ISC - Idealizado em 1993, o Instituto Salerno-Chieus nasceu como organismo auxiliar do Colégio Dominique, instituição particular de ensino fundada em 1978, em Ubatuba - SP. Integrado ao espaço físico da escola, o ISC tem a tarefa de estimular a estruturação de diversos núcleos de fomento cultural e formação profissional, atuando como uma dinâmica incubadora de empreendimentos. O Secretário Executivo do ISC é o jornalista e ex-prefeito de Ubatuba Celso Teixeira Leite.
O Núcleo de Documentação Luiz Ernesto Kawall (Doc-LEK), coordenado pelo professor Arnaldo Chieus, organiza os documentos selecionados nos diversos núcleos do Instituto Salerno-Chieus (ISC). Seu objetivo é arquivar este patrimônio (fotos, vídeos, áudios, textos, desenhos, mapas), digitalizá-los e disponibilizá-los a estudantes, pesquisadores e visitantes. O Doc-LEK divulga, também, as ações do Colégio Dominique.

LEK - Luiz Ernesto Machado Kawall (1927-2024), jornalista e crítico de artes, foi ativo colaborador do Instituto Salerno-Chieus (ISC) e do Colégio Dominique. É um dos fundadores do Museu da Imagem e do Som de São Paulo e do Museu Caiçara de Ubatuba.

Biblioteca Hans Staden

Profº Julio Madarasz (1929 - 2019), saudoso coordenador da Biblioteca Hans Staden
A Biblioteca Hans Staden (BHS), criada pelo Colégio Dominique em 1989, teve como acervo inaugural a doação de parte da biblioteca do professor e advogado Arnaldo Chieus. As primeiras ações foram marcadas pelo Programa de Incentivo à Leitura e a publicação de apostila sobre Folclore. Atualmente, é gerenciada pelo Instituto Salerno-Chieus.

A Biblioteca Hans Staden é - na rede particular de ensino de Ubatuba - a mais completa, com mais de 10.000 livros à disposição de alunos, pais, professores, funcionários do Colégio Dominique e dos participantes dos núcleos culturais do Instituto Salerno-Chieus.

Seu nome é uma homenagem ao viajante alemão Hans Staden, autor de Duas Viagens ao Brasil, publicado originalmente em 1557 em Marburgo (Alemanha), sendo o primeiro livro no mundo a retratar as nossas terras.

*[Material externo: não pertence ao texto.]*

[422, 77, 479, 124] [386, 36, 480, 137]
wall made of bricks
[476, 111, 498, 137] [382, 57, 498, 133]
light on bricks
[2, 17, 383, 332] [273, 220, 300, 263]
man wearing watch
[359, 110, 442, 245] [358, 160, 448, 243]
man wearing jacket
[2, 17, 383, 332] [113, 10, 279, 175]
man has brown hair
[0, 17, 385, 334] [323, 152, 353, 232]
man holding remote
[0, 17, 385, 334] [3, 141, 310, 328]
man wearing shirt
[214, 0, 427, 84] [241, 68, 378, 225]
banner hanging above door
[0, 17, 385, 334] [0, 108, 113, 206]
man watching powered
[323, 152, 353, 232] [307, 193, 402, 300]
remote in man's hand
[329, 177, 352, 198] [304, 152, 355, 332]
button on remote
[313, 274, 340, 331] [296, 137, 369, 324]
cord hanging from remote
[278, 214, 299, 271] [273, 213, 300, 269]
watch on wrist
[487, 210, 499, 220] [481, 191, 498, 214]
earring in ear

Monteiro Lobato - que traduziu o livro em 1925 com o título Meu cativeiro entre os selvagens do Brasil - considerou o feito de Hans Staden um marco na história de nosso país, declarando:

"Não há documento mais precioso relativo à terra brasileira em seus primórdios do que as memórias de Hans Staden...Obra de valor inestimável que deveria andar no conhecimento de todos brasileiros...uma obra que até nas escolas devia entrar, pois nenhuma daria melhor aos nossos meninos a sensação do Brasil menino."

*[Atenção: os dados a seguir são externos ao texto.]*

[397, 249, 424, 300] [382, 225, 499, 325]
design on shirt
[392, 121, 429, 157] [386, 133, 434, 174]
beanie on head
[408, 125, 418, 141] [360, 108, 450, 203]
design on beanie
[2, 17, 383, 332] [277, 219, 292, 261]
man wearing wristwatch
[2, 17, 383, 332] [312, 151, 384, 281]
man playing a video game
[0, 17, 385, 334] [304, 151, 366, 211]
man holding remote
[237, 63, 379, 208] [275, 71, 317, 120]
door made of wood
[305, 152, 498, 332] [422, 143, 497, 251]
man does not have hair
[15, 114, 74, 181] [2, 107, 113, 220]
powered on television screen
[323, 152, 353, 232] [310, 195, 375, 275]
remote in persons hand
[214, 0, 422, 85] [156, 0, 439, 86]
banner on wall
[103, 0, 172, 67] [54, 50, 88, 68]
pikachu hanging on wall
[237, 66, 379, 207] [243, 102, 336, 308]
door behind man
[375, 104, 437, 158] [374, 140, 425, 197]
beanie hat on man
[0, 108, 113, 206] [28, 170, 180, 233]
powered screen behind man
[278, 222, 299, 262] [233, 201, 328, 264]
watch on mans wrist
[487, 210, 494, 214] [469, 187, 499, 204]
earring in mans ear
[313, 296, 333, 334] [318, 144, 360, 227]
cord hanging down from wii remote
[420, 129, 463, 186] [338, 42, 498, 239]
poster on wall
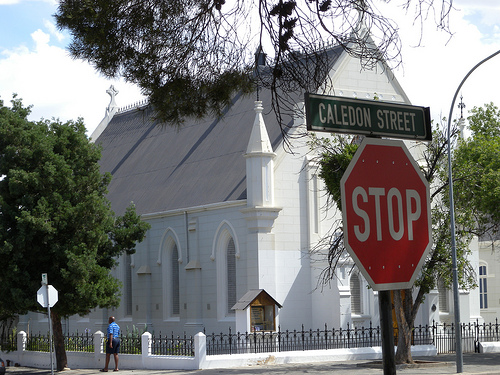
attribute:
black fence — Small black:
[203, 322, 493, 359]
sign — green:
[356, 151, 442, 274]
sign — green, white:
[304, 91, 431, 143]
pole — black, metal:
[378, 288, 400, 374]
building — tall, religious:
[86, 28, 486, 353]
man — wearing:
[99, 314, 118, 374]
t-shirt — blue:
[109, 323, 121, 338]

Contribuindo para isso, Lobato lançou em 1927 uma versão infantil da história intitulada "As aventuras de Hans Staden".

Hans Staden veio ao Brasil no século XVI e participou de combates nas Capitanias de Pernambuco e São Vicente enfrentando corsários franceses e indígenas. Aprisionado pelos Tupinambás, no litoral paulista, quase foi por eles executado e devorado. Resgatado, conseguiu retornar à Europa, onde redigiu um relato sobre as peripécias de suas viagens e aventuras no Novo Mundo, uma das primeiras descrições para o grande público acerca dos costumes dos nativos americanos.

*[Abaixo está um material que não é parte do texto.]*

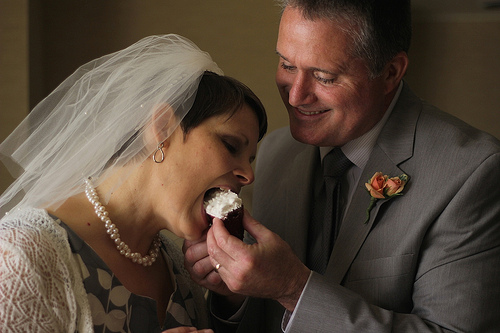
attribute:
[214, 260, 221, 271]
ring — golden, wedding-band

O livro conheceu sucessivas edições, constituindo-se num sucesso editorial devido às suas ilustrações, descrições de rituais antropofágicos, animais, plantas e costumes exóticos. Para estudiosos, a obra contém informações de interesse antropológico, sociológico, linguístico e cultural sobre a vida, os costumes e as crenças dos indígenas do litoral brasileiro na primeira metade do século XVI.